死ぬまでにしたい10のこと

悪い映画では決してないのだが、困惑を覚えた。雰囲気もあるし、それほど間違ってもいないタイトル、CMだとも思うのだが、本編とのあいだにどこか違和感を感じた。調べてみると原題は『My Life Without Me』、作中に出てくる10のリストについても、『Things to do before I die』と書かれている。この小さな違いが最後まで後を引く。

サラ・ポーリーの好演、静かな演出により、画面からは何となくリアルな感情が流れてくるのだが、大人になった今ではこれはファンタジーだと心のどこかで思う。余命3ヶ月で新たな恋に落ちたり、夫や子どものために自分の代わりになれる女性を見つけたり、ましてや病気は隠しきれるものではないだろう。それにヒロインが出来すぎの女性なのである。
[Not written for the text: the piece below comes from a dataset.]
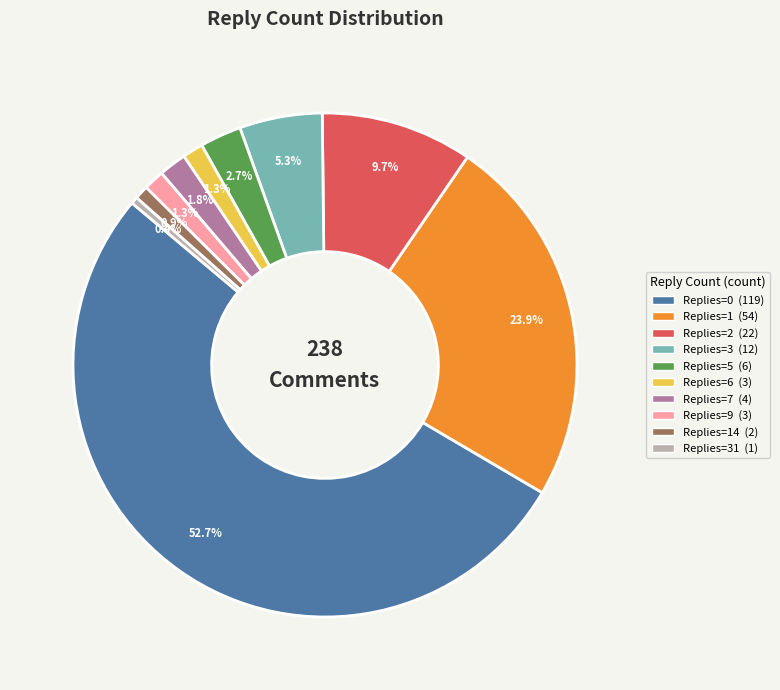

Is there any slice that represents more than half of the pie?

Yes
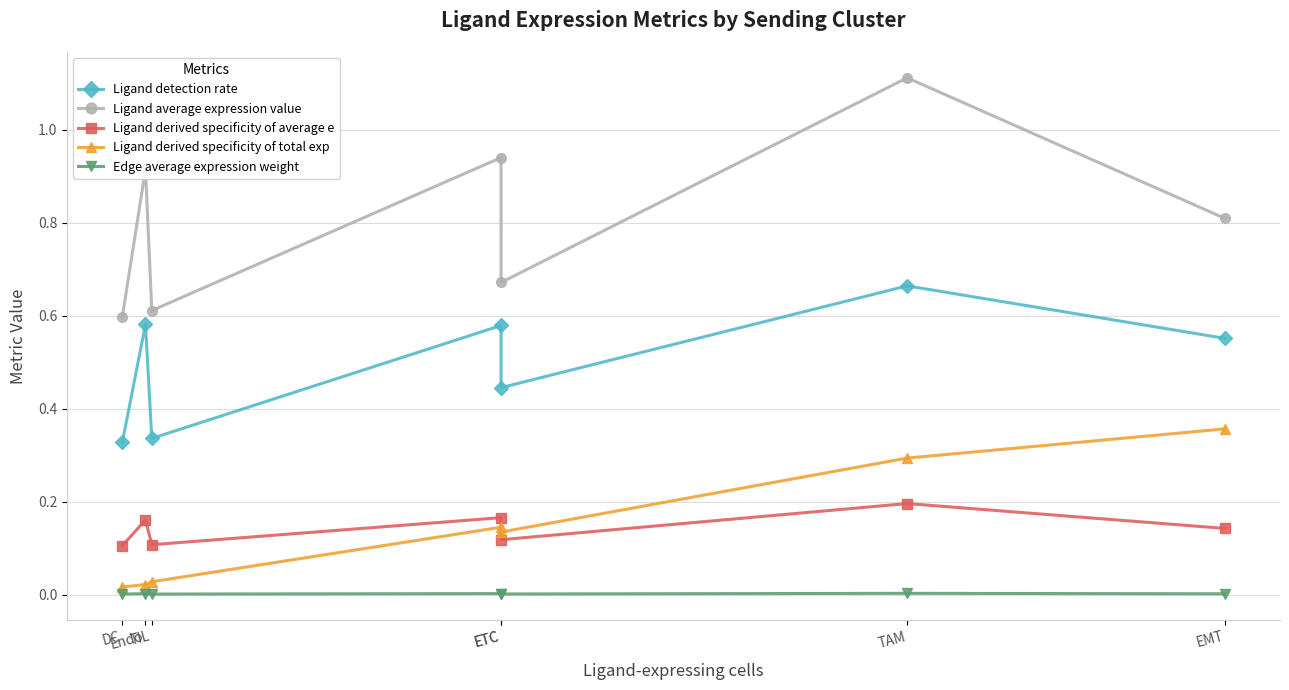

List the series in order of their peak value, highest first.

Ligand average expression value, Ligand detection rate, Ligand derived specificity of total exp, Ligand derived specificity of average e, Edge average expression weight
父親は刑務所に入っており、母親はちょっとキレた感じ、主人公は、10代で子どもを産み、夫は失業中で、夜間に学校の清掃の仕事をしている。家は実家の庭にあるトレーラーハウスだ。どうやったらこんなに魅力的でいい子でいられるのか。むしろそちらのほうが気になってしまって仕方がなかった。

とはいえ、やっぱり悪い映画じゃないと思うのだ。多かれ少なかれ、わたしも似たようなリストを作るだろうから。My Life Without Me、自分のいない人生を想像する。もしかしたら、死を告知された瞬間に彼女の頭をよぎったただの空想かもしれない。そんな風に想像してみたりした。